Она сгинула в фашистском концлагере, куда ее отправили вместе с сестрой в 1942 году, несмотря на все судорожные хлопоты Берберовой и Макеева. Слава Богу, что до этого дня не дожил Ходасевич…
После женитьбы он продолжал переписываться с Берберовой. Он не мог с ней расстаться внутренне, это была любовь до конца дней. В письмах она по-прежнему для него «ангел мой», «милый друг», «душенька».
«Милый мой, ничто и никак не может изменить того большого и важного, что есть у меня в отношении тебя», — писал он Берберовой в одном из писем 1933 года.
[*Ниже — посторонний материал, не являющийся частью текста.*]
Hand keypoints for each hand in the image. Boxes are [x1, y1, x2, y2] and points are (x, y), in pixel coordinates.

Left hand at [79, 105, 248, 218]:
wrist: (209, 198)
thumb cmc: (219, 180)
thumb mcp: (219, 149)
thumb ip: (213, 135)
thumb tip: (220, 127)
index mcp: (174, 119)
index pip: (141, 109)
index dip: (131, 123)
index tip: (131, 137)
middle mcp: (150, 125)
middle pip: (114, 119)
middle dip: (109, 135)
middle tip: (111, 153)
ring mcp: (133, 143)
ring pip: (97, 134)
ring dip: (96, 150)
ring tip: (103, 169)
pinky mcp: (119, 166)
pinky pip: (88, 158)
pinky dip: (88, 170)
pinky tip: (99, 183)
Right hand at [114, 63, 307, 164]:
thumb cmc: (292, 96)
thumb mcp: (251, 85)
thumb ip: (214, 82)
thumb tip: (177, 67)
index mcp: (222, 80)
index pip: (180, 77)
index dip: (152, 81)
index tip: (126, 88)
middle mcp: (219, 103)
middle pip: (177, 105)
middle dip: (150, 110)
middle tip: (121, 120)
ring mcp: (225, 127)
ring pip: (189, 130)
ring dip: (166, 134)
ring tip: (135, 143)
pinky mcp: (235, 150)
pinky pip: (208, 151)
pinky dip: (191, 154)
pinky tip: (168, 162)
Тем не менее он умудрился с ней слегка поссориться уже после расставания, то есть она заподозрила его в том, что он сплетничает о ней, что-то пытается разузнать у людей посторонних. Он опроверг это в том же письме 1933 года, объясняя: «Я не <не>доволен твоим поведением. Я говорил Асе (двоюродная сестра Берберовой. — И. М.), что меня огорчает твое безумное легковерие, твое увлечение людьми, того не стоящими (обоего пола, вне всяких любовей!) и такое же твое стремительное швыряние людьми. Это было в тебе всегда, я всегда это тебе говорил, а сейчас, очутившись одна, ты просто до экстаза какого-то, то взлетая, то ныряя, купаешься в людской гуще. Это, на мой взгляд, должно тебя разменивать — дай Бог, чтобы я ошибся. Это и только это я ставлю тебе в упрек. Согласись, что тут дело не в поведении и вообще лежит не в той области, в какой могут лежать какие бы то ни было сплетни. <…>
Словом, надеюсь, что наша размолвка (или как это назвать?) залечится. <…> Целую ручку».
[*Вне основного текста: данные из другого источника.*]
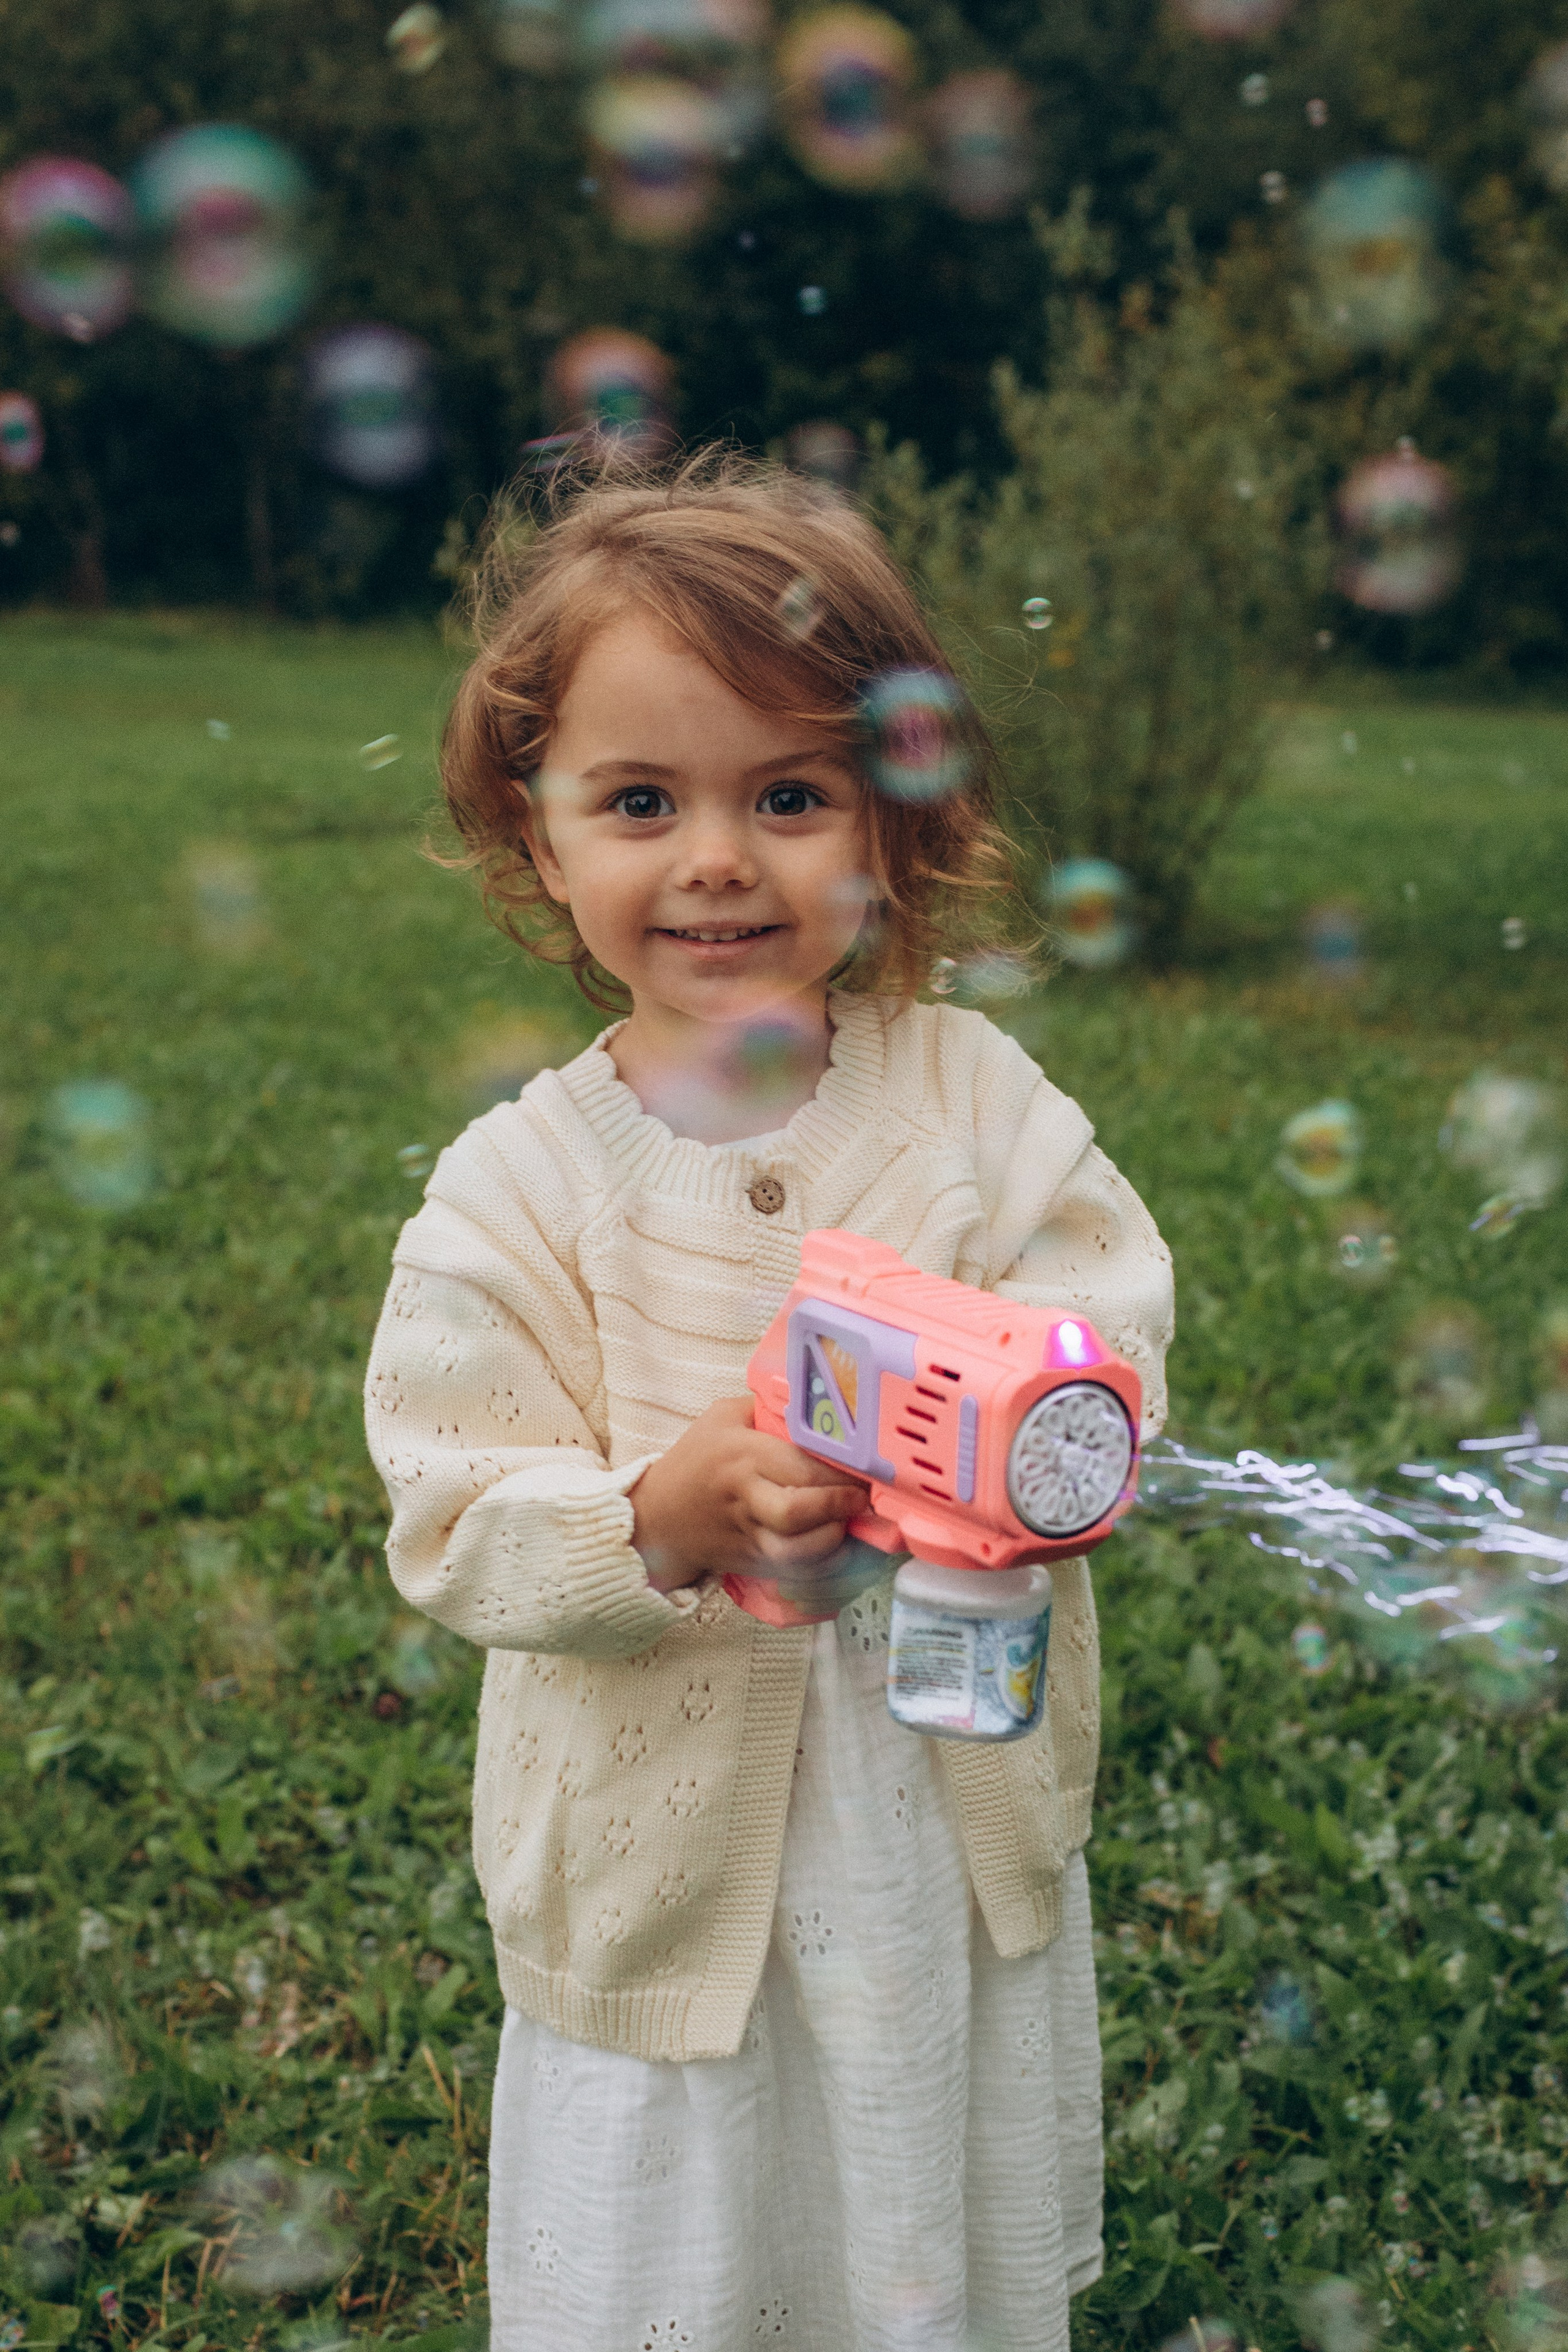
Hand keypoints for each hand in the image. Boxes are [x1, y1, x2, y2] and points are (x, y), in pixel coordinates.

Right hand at [630, 1396, 868, 1593]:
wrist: (656, 1517)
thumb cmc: (694, 1461)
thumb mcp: (721, 1418)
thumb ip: (766, 1406)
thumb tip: (817, 1400)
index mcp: (742, 1455)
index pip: (799, 1465)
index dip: (839, 1470)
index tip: (863, 1466)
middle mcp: (745, 1497)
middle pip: (797, 1512)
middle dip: (839, 1507)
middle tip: (861, 1497)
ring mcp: (747, 1535)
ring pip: (796, 1551)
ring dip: (833, 1542)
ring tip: (849, 1524)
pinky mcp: (750, 1562)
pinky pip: (793, 1572)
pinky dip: (820, 1567)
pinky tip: (836, 1550)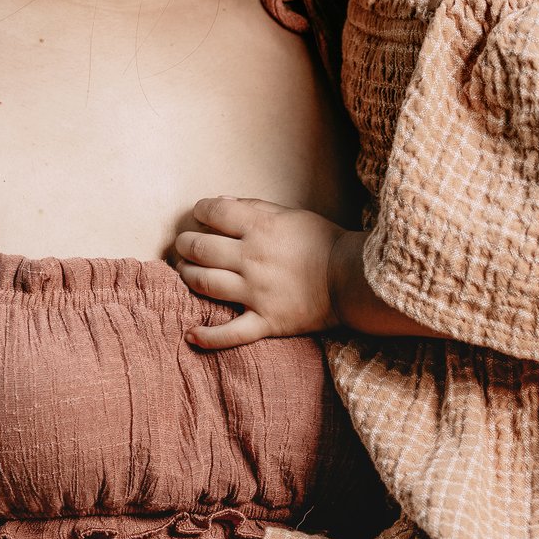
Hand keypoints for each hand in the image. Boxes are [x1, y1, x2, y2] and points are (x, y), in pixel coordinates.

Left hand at [173, 196, 344, 347]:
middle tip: (183, 244)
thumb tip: (221, 202)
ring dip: (187, 275)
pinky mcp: (265, 321)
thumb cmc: (325, 243)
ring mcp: (256, 293)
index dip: (200, 210)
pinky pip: (230, 333)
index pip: (214, 212)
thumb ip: (255, 207)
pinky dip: (208, 336)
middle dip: (185, 243)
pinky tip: (191, 334)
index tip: (199, 213)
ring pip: (205, 284)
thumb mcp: (292, 214)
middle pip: (201, 248)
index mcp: (260, 229)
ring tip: (184, 271)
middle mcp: (252, 259)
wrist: (354, 280)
Состояние его души, несмотря на то, что он был не один, с Ольгой, и старался утешаться «маленькими радостями» жизни, не улучшалось, а скорее наоборот. В 1936 году он написал своему давнишнему товарищу по гимназии, Аркадию Тумаркину, тоже жившему в Париже, с которым виделся время от времени и который часто помогал ему деньгами, письмо о том, что не может с ним встретиться в ближайшее время. По этому письму от 23 октября, приведенному в воспоминаниях Вишняка, можно судить о степени тоски и отчаяния Ходасевича:
«Я уверен, что ты на меня не в обиде за мое исчезновение с твоего горизонта. Но поверь, будь добр, что я окончательно и бесповоротно выбит из колеи, потому что вдребезги переутомлен умственно и нервно. Прямо говорю: твое общество я бы предпочел всякому другому, если бы вообще был еще способен к общению. Но я могу делать два дела: писать, чтобы не околеть с голоду, и играть в бридж, чтобы не оставаться ни с своими, ни с чужими мыслями. За последние два года я случайно попал в гости к Апостолу, пришел к нему за книгой и случайно очутился у Фондаминского, когда и ты был у него. Это потому что мы с Тэффи ходили по делу к Зеелеру (юрист, казначей объединения русских адвокатов в Париже, генеральный секретарь Союза русских писателей и журналистов. — И. М.) и не застали его дома. Больше ни разу не был и никого не звал к себе; кроме Сирина — ибо он приезжий. У сестры не бываю по 2–3 месяца, с Н. Н. встречаюсь в кафе примерно раз в три недели. Молодых поэтов, ходивших ко мне по воскресеньям, тоже „закрыл“. Я — вроде контуженного. Просидеть на месте больше часу для меня истинная пытка. Я, понимаешь, стал неразговороспособен. Вот если бы я мог прекратить ужасающую профессию эмигрантского писателя, я бы опять стал человеком. Но я ничего не умею делать. Следственно, не сердись. Я тебя очень люблю и очень помню твое доброе, милое, бесконечно дружеское отношение ко мне. Беда в том, что я куда-то лечу вверх тормашками».